WHAT IS THE ACTUAL CONDITION OF IRELAND?
Returning to settle in Ireland after an absence that began more than twenty years ago, I found two things strongly claiming my attention. One, was the very great advance in material well-being which my country appeared to have made. The other, was the fact that both Englishmen and Irishmen appeared resolutely to ignore this progress. Nearly all who write and speak about Ireland, either dwell upon her grievances or assume poverty as her normal condition. I know not of any who have attempted to record her returning prosperity. Yet there are few facts in modern history better worthy of notice than the advance in material wealth which has taken place in Ireland during the thirty years between 1846 and 1876.
The year 1879 marks the close of just one-third of a century from the great famine. The first thirty years of this period, 1846-76, were years of continual advance in well-being. From 1877 and down to the present year a reaction has been going on, which is largely connected with a general depression of trade all over the world. For reasons which will appear hereafter, I do not hold that this reaction is likely to be permanent.
It is true that at the beginning of that period the country was in the very lowest depths of poverty and depression. The starting-point therefore was a very backward one: and the wonder is that so much advance should have been made, considering not only the backwardness of the starting-point but the difficulties of the road.

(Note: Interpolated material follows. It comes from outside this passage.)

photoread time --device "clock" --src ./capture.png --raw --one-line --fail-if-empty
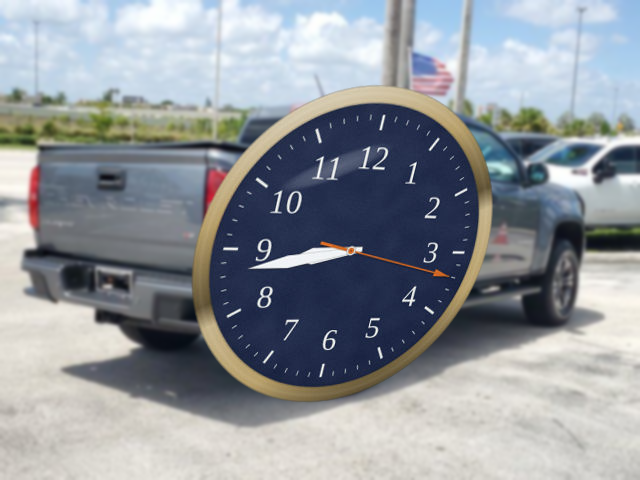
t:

I shall not attempt to depict the state of things which prevailed at the close of the great potato famine. The condition of the country is well known; the facts are in the recollection of many persons now living; and the evidence is within the reach of all inquirers. I may safely assume that Ireland then was among the very poorest of all the countries in Europe. What is her position now?
In discussing the social condition of any country, the population question naturally comes to the front. Is the population pressing unduly on the means of subsistence? then there is something wrong, and until this is set right progress is impossible. On the other hand, if the population is so sparse as to leave the resources of the country undeveloped, there is also something wrong, though in this case the evil is far less. The population, such as it is, may be prosperous and advancing, though it is not producing all it might.
The former was notoriously the state of things in Ireland before 1847.[21] In 1845 (the year immediately preceding the famine) the population was at the highest point it attained during the present century, and probably the highest it ever reached. It was estimated at 8,295,061. In 1847, the year when the famine was at its height, the numbers are given as 8,025,274. In 1875, just thirty years after the maximum, the numbers had fallen to 5,309,494. In 1877 they were estimated at 5,338,906, showing an increase over 1875 of 29,412.